Iraq was invaded in March 2003 by a United States-organized coalition with the stated reasons that Iraq had not abandoned its nuclear and chemical weapons development program according to United Nations resolution 687. When Iraq invaded Kuwait, United Nations Security Council, under Chapter VII of the United Nations Charter, adopted resolution 678, authorizing armed action against Iraq. Resolution 678 contained vague language authorizing U.N. member states to use "all necessary means" to "restore international peace and security in the area." After Iraq was expelled from Kuwait, the United Nations passed a cease-fire resolution 687. The agreement included provisions obligating Iraq to discontinue its nuclear weapons program. United States asserted that because Iraq was in "material breach" of resolution 687, the armed forces authorization of resolution 678 was revived.


Downtown Baghdad monument of Saddam Hussein vandalized by Iraqis shortly after the Occupation of Coalition Forces in April 2003.The public justifications, given for invasion included purported Iraqi government links to Al Qaeda, claimed that Iraq had weapons of mass destruction, the opportunity to remove an oppressive dictator from power, and the bringing of democracy to Iraq. In his State of Union Address on January 29, 2002, the American President George W. Bush declared Iraq as being a member of the "axis of evil". Like North Korea and Iran, Iraq's attempt to acquire weapons of mass destruction gave credentials to claim that the Iraqi government caused a serious threat to America's national security. "Iraq continues to flaunt its hostilities toward America and to support terror.
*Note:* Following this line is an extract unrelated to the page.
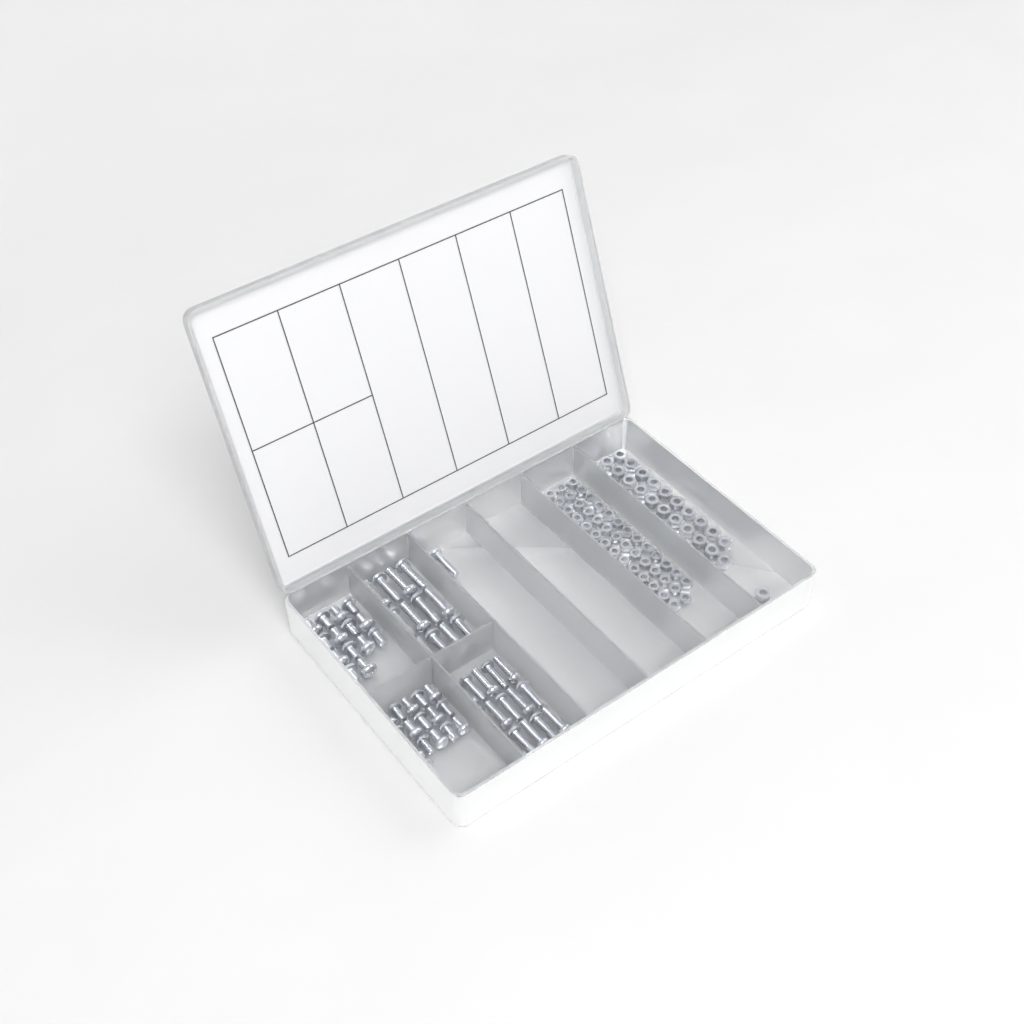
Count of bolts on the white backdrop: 59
The Iraqi regime has plotted to develop anthrax, and nerve gas, and nuclear weapons for over a decade... This is a regime that agreed to international inspections--then kicked out inspectors. This is a regime that has something to hide from the civilized world... By seeking weapons of mass destruction, these regimes [Iran, Iraq and North Korea] pose a grave and growing danger. They could provide these arms to terrorists, giving them the means to match their hatred."

The United States established the Coalition Provisional Authority to govern Iraq. Government authority was transferred to an Iraqi Interim Government in 2004 and a permanent government was elected in October 2005. Over 140,000 Coalition troops remain in Iraq in order to assist the government.
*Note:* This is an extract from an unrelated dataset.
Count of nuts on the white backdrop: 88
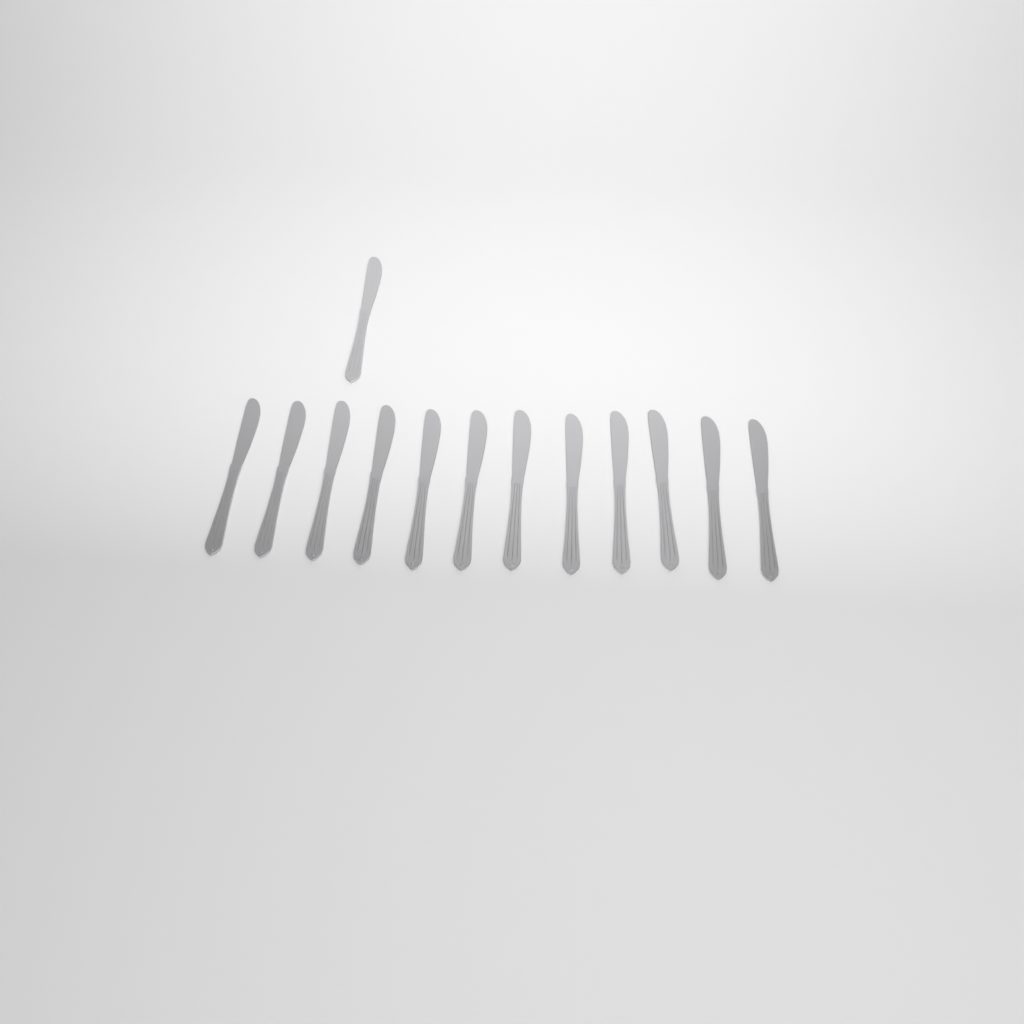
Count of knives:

Studies have placed the number of civilians deaths as high as 655,000 (see The Lancet study), though most studies have put the number much lower, such as the Iraq Body Count project, which uses a figure at less than 10% of The Lancet Study. However, the Iraq Body Count website points out "Our maximum therefore refers to reported deaths - which can only be a sample of true deaths unless one assumes that every civilian death has been reported. It is likely that many if not most civilian casualties will go unreported by the media." .
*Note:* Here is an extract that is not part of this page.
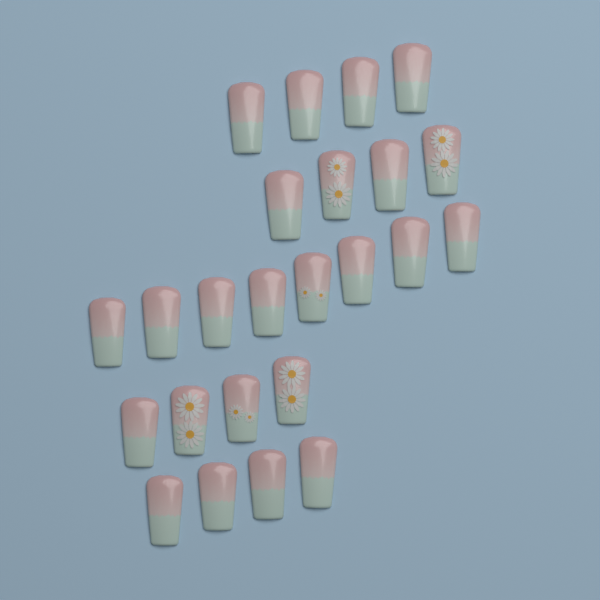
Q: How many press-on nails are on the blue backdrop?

After the invasion, al-Qaeda was able to exploit the insurgency to establish its organization in the country in concurrency with a Arab-Sunni led insurgency and sectarian violence. In 2006, Foreign Policy Magazine named Iraq as the fourth most unstable nation in the world.

On December 30, 2006, Saddam Hussein was hanged to death. Hussein's half-brother and former intelligence chief Barzan Hassan and former chief judge of the Revolutionary Court Awad Hamed al-Bandar were similarly executed on January 15, 2007. Later, Taha Yassin Ramadan, Saddam's former deputy and former vice-president (originally sentenced to life in prison but later to death by hanging), was likewise executed on March 20, 2007, the fourth and last man in the al-Dujail trial to die by hanging for crimes against humanity.